In contrast to amateur players, professional players are part of sponsored teams and have extensive contractual obligations to their organisations. The number of professional esports players in Germany is unknown.
The ongoing COVID-19 pandemic has upended esports organisations’ plans for large in-person events for the foreseeable future. Due to health and safety concerns and governmental restrictions, the organisations have been forced to cancel regional and international esports events with audiences and move the competitions online.
The COVID-19 pandemic has had quite a significant impact on professional sports and the corresponding law. Although German law and statutes claim to provide a legal solution for every situation, the pandemic has led to a variety of new interpretations and legal assessments that had not previously existed.
Freedom of Association
Can a competition be stopped in the middle of the season? Will the season then be considered as valid or invalided? Can a system and/or structure of a competition be changed with immediate effect to the current season? The associations (eg, the DFB and DFL) were able to act and answer these questions under their fundamental right of “freedom of associations” that allows them to adopt their own rules and laws and change them likewise, provided that this does not violate equal or higher ranked rights of third parties.
In B2B and B2C relationships, on the other hand, parties had to make several compromises and find solutions applying the general statutes of German private law. Employment agreements needed to be interpreted regarding their duration and questions of payment. Services already rendered had to be reversed (eg, in the context of ticketing and sports travel).

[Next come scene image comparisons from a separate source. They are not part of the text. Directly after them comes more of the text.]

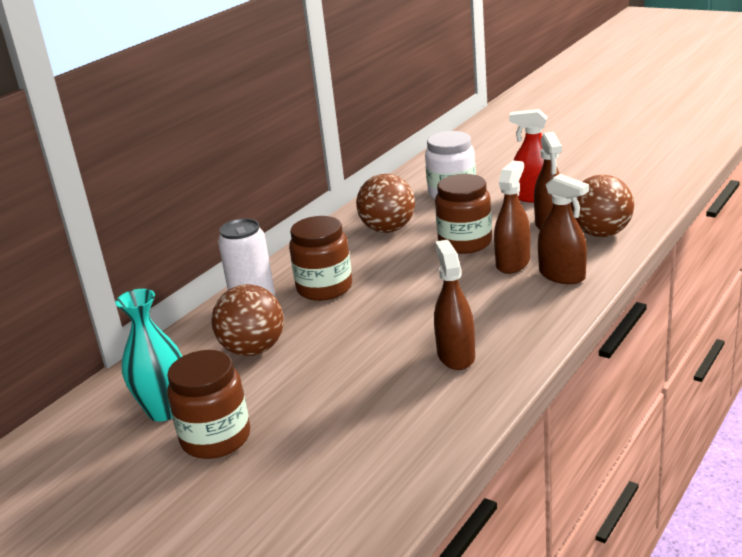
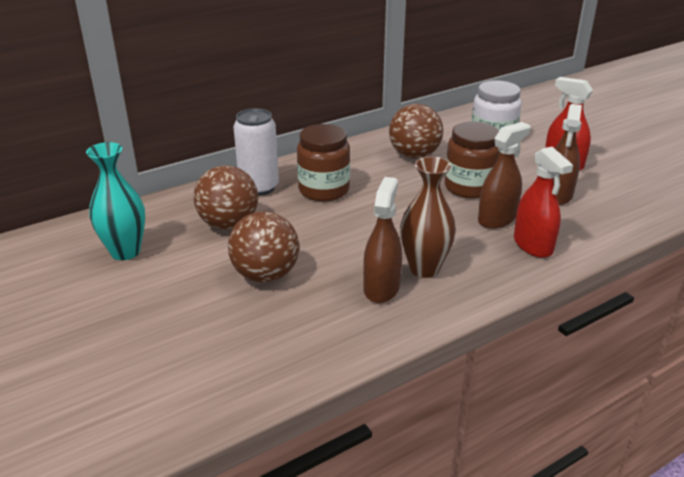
camera: 20 degrees right, 5 degrees up
(216, 438) = (141, 289): brown jar -> none
(481, 326) = (424, 269): none -> brown vase
(562, 275) = (533, 245): brown spray bottle -> red spray bottle
(601, 233) = (600, 217): brown ball -> brown ball (265, 275)

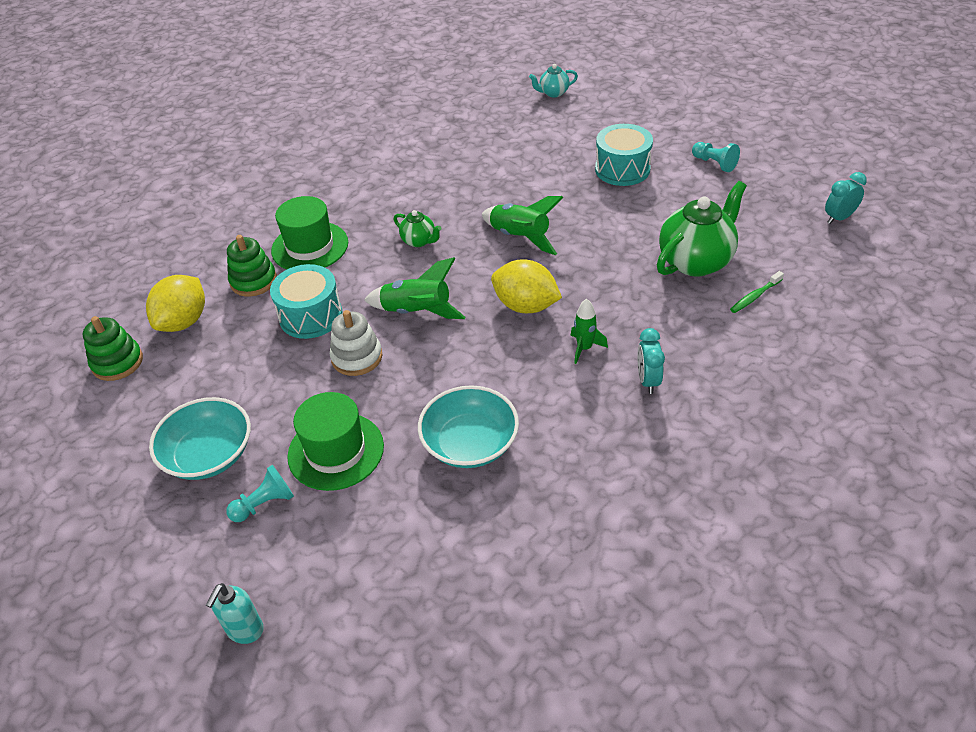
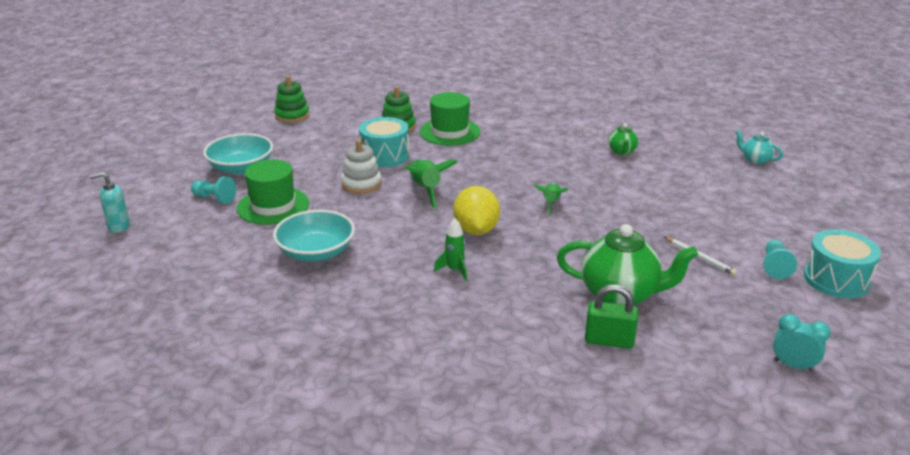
camera: 55 degrees right, 15 degrees down
(184, 321) = (342, 120): yellow lemon -> none
(419, 241) = (499, 166): green teapot -> green teapot (622, 152)
(520, 237) = (551, 203): green rocket -> green rocket, size x0.63
(622, 169) = (698, 222): turquoise drum -> turquoise drum (836, 279)
(648, 380) = (445, 311): turquoise clock -> none
(674, 194) = (700, 257): none -> white pencil
(755, 296) = (609, 341): green toothbrush -> green padlock

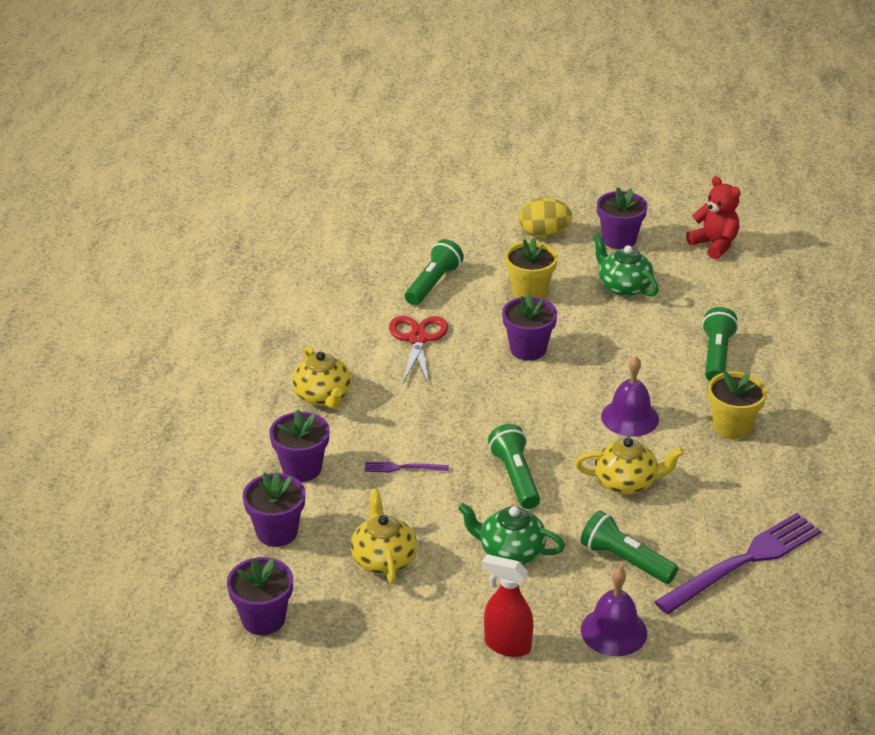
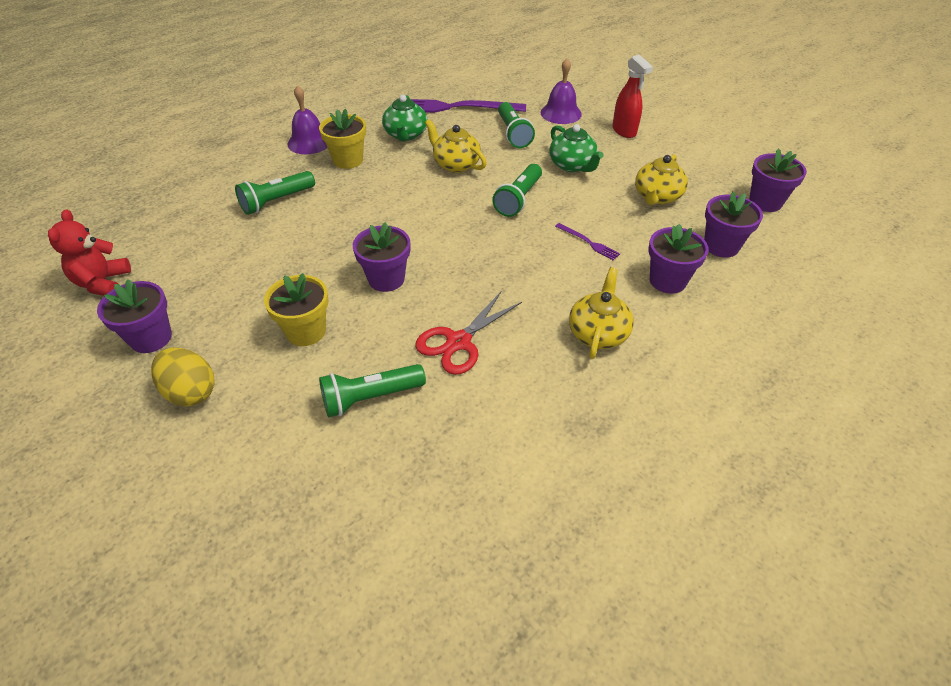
camera: 140 degrees left, 10 degrees up
(623, 287) = (233, 289): green teapot -> green teapot (406, 135)
(630, 417) = (395, 195): purple bell -> purple bell (309, 142)

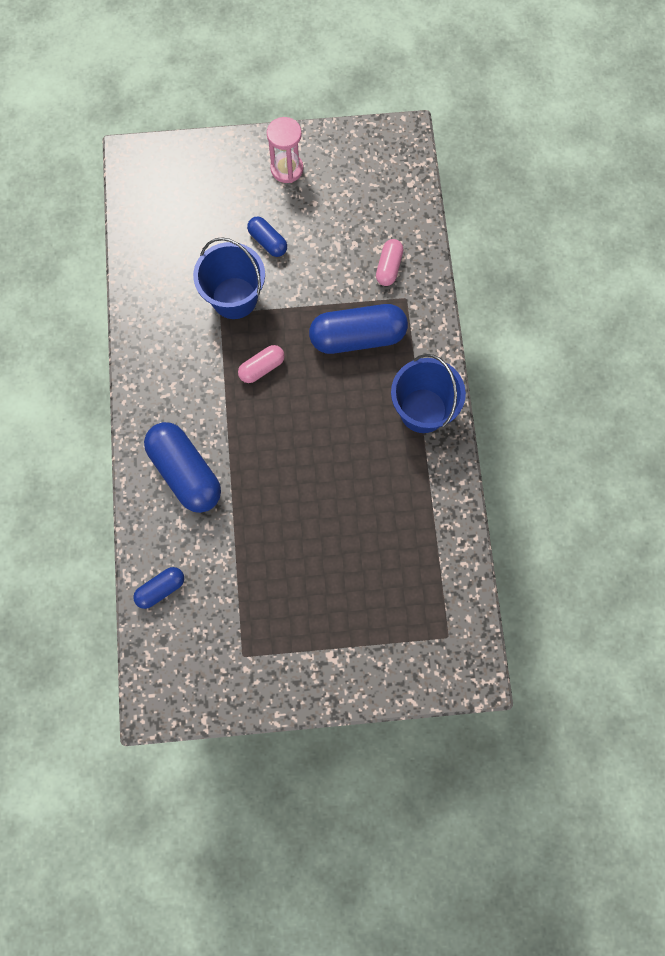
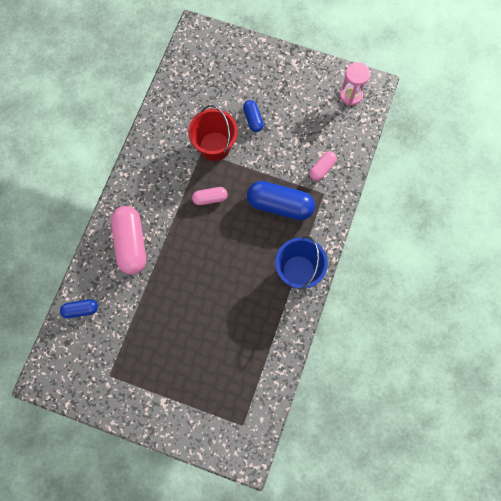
camera: 25 degrees right, 0 degrees up
(186, 472) = (131, 243): blue capsule -> pink capsule
(234, 298) = (214, 146): blue bucket -> red bucket
(287, 169) = (288, 77): pink hourglass -> pink hourglass (351, 95)

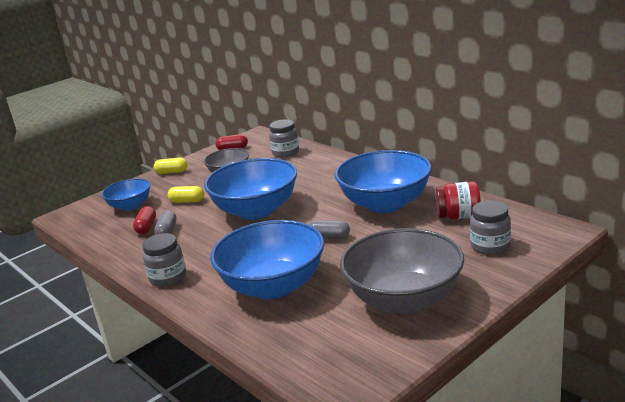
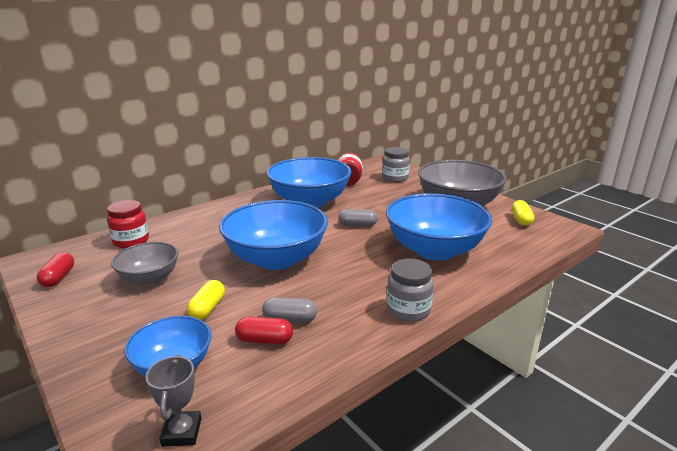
camera: 90 degrees left, 0 degrees up
(78, 221) = (182, 432): none -> grey trophy
(172, 172) = (77, 331): yellow capsule -> yellow capsule (521, 220)
(285, 153) = (131, 241): grey jar -> red jar
(329, 237) = (358, 225): grey capsule -> grey capsule turned 75 degrees clockwise

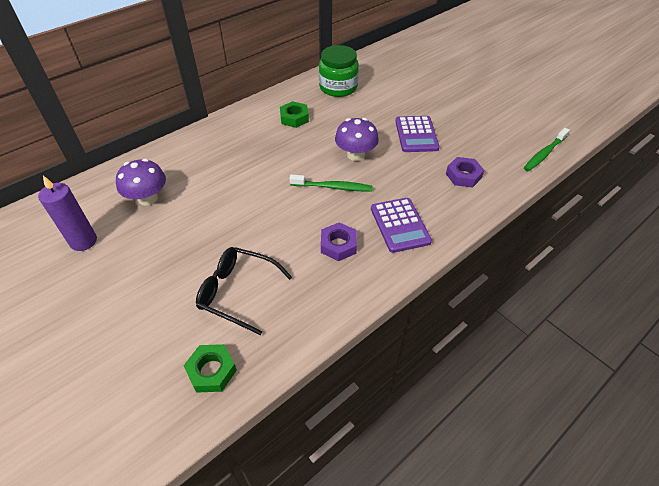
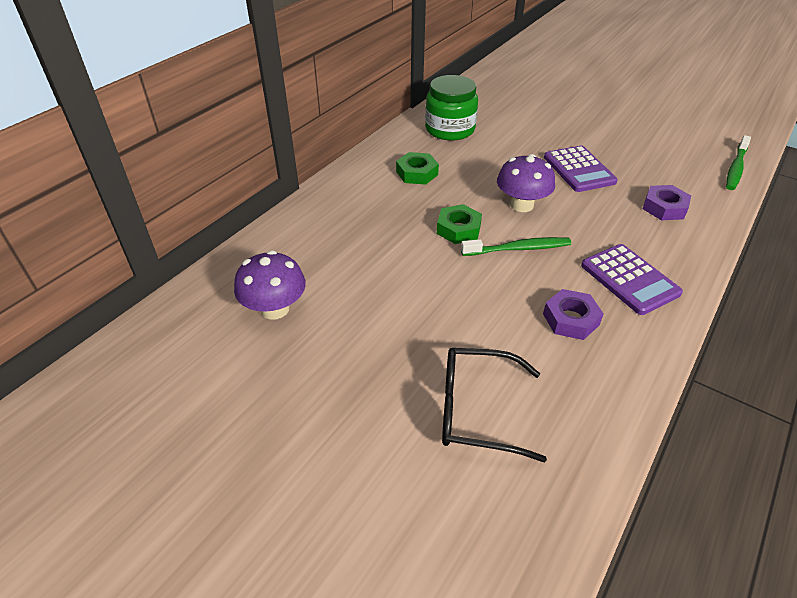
camera: 15 degrees left, 5 degrees down
(83, 241) = (210, 388): purple candle -> none
(211, 371) = (507, 531): green nut -> green nut (458, 229)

The former legal uncertainty in such extreme situations led to several changes in the field of legal drafting, especially in the area of terms and conditions.
Brexit has had a major impact on many areas of professional sports and the corresponding law. The inapplicability of EU freedom of movement principles will influence the transfer business in all professional sports leagues. The Premier League, for example, has already implemented certain restrictions for foreign players in order to protect and promote their own young talents.
Besides, sponsors (and other contractual parties) must answer different legal issues in the context of cross-border business with the UK (eg, tax issues, scope of trade mark protection and all kind of liability questions). Brexit-related legal advice should focus on the client's interest in gaining the best commercial results while avoiding negative effects on compliance and legal certainty. We expect this area of Brexit-related consulting to be very dynamic and that there will be a need for constant adaptations in the next couple of years.